Le 16 février 2022, mourrait au Chili Cristina Calderon. Elle était l’ultime locutrice du yagan, langue du peuple éponyme de la Terre de Feu, dite « isolat », sans relation identifiée avec une autre. Sa disparition éclaire le désastre des extinctions des langues amérindiennes depuis la colonisation du continent.
De la fragilité des langues autochtones
Selon l’Organisation des Nations unies pour l’éducation et la culture (UNESCO), 7 000 langues sont utilisées dans le monde. Mais chaque année, 20 d’entre elles disparaissent…
Au XVe siècle, les Européens intensifient leurs relations avec l’Amérique du Sud. Il existe alors entre 600 et 800 langues sur le continent. Mais la colonisation décime la diversité vernaculaire et les sociétés indigènes préservées de contacts répétés avec le Vieux-Continent parviennent à maintenir un noyau de locuteurs, clé de la pérennité de leurs langues souvent elles aussi « isolats ». Celles-ci, selon les ethnologues, se seraient formées indépendamment et transmises à travers les âges par tradition orale.
Celle que les descendants yagan appelaient « grand-mère Cristina » était devenue un symbole de résistance des langues autochtones des communautés du continent. En 2009, le gouvernement chilien l’avait même reconnue comme un « trésor humain vivant ». Agences internationales et universitaires luttent ouvertement depuis des décennies contre les discriminations que les locuteurs de langues indigènes subissent, en plus de l’homogénéisation culturelle qui, souvent en Amérique latine, a fondé ses nations contemporaines.
Les logiques de la colonisation
Selon l’Etat argentin, le pays compte aujourd’hui 35 peuples indigènes. Parmi eux figurent les Kollas, les Tobas ou encore les Mapuches, également présents au Chili. Depuis la colonisation espagnole, les autochtones sont passés de 70 millions à 600 000 habitants seulement. En cause, les épidémies contractées au contact des Européens ou encore l’appropriation de terres privant de moyens de subsistance les populations.
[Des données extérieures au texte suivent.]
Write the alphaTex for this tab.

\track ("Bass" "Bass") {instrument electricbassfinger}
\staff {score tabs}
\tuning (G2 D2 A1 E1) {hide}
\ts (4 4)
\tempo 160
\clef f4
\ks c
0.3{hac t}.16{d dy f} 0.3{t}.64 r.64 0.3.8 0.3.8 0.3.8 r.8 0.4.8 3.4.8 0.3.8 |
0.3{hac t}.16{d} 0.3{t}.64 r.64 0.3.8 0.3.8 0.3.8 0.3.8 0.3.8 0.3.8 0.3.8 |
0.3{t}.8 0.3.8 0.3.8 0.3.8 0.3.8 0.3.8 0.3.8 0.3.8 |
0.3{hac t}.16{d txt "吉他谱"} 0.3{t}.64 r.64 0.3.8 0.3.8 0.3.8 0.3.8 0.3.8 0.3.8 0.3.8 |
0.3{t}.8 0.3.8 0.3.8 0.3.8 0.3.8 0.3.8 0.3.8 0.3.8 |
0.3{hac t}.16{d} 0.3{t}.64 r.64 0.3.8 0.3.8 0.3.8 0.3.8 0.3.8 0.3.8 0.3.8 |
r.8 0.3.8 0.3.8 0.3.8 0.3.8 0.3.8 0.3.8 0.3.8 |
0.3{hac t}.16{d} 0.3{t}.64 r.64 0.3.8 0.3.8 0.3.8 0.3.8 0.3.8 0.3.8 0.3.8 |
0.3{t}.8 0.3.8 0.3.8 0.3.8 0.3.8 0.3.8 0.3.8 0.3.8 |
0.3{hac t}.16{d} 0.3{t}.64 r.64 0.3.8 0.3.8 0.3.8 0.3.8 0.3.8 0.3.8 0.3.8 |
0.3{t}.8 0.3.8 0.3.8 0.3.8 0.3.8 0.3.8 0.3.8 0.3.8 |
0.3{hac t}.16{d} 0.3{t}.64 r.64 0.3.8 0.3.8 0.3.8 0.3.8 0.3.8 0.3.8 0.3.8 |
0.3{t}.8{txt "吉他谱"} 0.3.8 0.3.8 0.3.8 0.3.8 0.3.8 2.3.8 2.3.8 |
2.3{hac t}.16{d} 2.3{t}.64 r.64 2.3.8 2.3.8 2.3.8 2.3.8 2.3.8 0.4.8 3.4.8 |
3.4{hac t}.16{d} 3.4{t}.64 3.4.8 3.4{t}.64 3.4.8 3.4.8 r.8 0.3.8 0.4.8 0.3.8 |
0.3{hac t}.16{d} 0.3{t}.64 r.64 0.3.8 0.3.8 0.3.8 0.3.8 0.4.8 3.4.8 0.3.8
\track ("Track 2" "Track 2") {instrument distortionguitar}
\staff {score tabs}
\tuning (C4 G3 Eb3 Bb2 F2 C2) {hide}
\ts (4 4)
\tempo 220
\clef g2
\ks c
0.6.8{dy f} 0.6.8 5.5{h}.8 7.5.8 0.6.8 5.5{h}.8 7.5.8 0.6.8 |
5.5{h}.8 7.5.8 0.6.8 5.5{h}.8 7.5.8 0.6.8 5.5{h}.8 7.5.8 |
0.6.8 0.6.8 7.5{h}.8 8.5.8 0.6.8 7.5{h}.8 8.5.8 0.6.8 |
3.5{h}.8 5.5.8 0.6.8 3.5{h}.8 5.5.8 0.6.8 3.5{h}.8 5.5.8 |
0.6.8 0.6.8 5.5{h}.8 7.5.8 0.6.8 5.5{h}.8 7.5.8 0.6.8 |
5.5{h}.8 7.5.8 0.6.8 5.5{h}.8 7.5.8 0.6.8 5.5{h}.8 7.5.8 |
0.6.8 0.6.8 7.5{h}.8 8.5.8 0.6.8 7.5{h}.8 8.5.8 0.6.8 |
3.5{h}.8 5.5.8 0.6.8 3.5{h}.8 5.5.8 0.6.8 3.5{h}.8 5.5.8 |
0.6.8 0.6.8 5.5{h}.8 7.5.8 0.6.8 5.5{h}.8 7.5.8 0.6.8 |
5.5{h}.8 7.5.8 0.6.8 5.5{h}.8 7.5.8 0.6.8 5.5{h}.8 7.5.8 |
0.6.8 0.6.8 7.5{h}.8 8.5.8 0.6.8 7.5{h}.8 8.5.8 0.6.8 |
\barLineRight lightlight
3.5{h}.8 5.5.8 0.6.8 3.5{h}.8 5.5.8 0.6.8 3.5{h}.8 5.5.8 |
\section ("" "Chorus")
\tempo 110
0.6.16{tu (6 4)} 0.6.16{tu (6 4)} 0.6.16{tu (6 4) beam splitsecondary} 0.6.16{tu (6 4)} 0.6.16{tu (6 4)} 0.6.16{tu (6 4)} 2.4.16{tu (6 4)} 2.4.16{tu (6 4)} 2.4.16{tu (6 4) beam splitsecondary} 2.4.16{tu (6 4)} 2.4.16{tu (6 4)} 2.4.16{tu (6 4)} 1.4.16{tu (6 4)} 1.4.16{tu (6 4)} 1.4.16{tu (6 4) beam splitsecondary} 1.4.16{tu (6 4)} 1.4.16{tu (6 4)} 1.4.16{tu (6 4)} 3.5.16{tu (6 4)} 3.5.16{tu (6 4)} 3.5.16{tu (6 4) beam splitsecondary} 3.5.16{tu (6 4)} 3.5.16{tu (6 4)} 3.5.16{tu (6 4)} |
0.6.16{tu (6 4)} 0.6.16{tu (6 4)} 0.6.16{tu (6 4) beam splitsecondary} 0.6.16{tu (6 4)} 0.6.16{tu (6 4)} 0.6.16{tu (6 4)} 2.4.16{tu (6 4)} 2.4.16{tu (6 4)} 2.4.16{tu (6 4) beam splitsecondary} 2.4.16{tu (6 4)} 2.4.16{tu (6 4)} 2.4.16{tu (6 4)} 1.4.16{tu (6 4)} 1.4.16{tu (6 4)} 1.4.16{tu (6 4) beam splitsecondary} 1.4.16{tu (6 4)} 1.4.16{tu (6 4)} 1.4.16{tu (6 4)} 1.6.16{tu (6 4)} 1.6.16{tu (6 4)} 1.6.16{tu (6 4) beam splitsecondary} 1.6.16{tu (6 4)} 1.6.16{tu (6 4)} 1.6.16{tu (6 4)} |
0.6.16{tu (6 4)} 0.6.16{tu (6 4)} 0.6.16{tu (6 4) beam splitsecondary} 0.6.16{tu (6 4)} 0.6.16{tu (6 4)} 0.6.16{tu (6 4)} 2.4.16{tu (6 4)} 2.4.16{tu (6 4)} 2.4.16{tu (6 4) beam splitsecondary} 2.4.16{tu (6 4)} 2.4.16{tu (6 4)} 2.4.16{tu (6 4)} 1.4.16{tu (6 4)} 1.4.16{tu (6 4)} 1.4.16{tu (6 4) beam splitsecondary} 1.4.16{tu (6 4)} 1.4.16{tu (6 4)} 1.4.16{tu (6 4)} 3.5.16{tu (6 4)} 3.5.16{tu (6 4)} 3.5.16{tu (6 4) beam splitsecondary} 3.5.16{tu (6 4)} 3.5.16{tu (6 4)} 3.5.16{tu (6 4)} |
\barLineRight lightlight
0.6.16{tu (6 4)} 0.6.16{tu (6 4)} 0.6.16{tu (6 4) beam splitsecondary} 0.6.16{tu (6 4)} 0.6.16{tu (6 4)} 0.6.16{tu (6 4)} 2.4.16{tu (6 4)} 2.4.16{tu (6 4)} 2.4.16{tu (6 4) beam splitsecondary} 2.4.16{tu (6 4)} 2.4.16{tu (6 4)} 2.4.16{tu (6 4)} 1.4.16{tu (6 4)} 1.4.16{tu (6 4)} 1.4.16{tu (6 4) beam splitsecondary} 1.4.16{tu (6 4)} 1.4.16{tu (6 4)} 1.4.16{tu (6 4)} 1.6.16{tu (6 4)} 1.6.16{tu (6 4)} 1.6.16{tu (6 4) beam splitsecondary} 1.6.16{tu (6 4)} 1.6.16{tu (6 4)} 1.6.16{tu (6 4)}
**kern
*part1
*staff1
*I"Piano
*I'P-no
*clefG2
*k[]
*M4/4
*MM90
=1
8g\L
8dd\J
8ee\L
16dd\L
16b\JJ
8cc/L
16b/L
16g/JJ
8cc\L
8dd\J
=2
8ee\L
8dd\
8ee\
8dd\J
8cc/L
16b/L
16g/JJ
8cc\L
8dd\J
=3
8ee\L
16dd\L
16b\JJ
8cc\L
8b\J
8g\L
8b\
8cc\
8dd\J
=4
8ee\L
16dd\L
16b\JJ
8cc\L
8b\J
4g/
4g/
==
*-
En Argentine, un épisode fondateur du mythe politique divise tant par la violence dont il témoigne que par les motifs brandis pour en justifier les campagnes de nettoyage ethnique. La « conquête du désert » est menée par le général Julio Argentino Roca entre 1879 et 1881. Dans son expansion territoriale et sa conquête des régions habitées par les Mapuches, de la Pampa à la Patagonie, l’Argentine a fondé l’histoire de son Etat-nation sur sa guerre menée contre les populations indigènes du sud du pays.
La disparition de Cristina Calderon, et avec elle, d’une langue de plus du continent, reliquat de son histoire pré-coloniale, ravive les plaies des héritages autochtones de l’Amérique latine. Sensibiliser à leur vulnérabilité revient également à en honorer les traditions et la mémoire.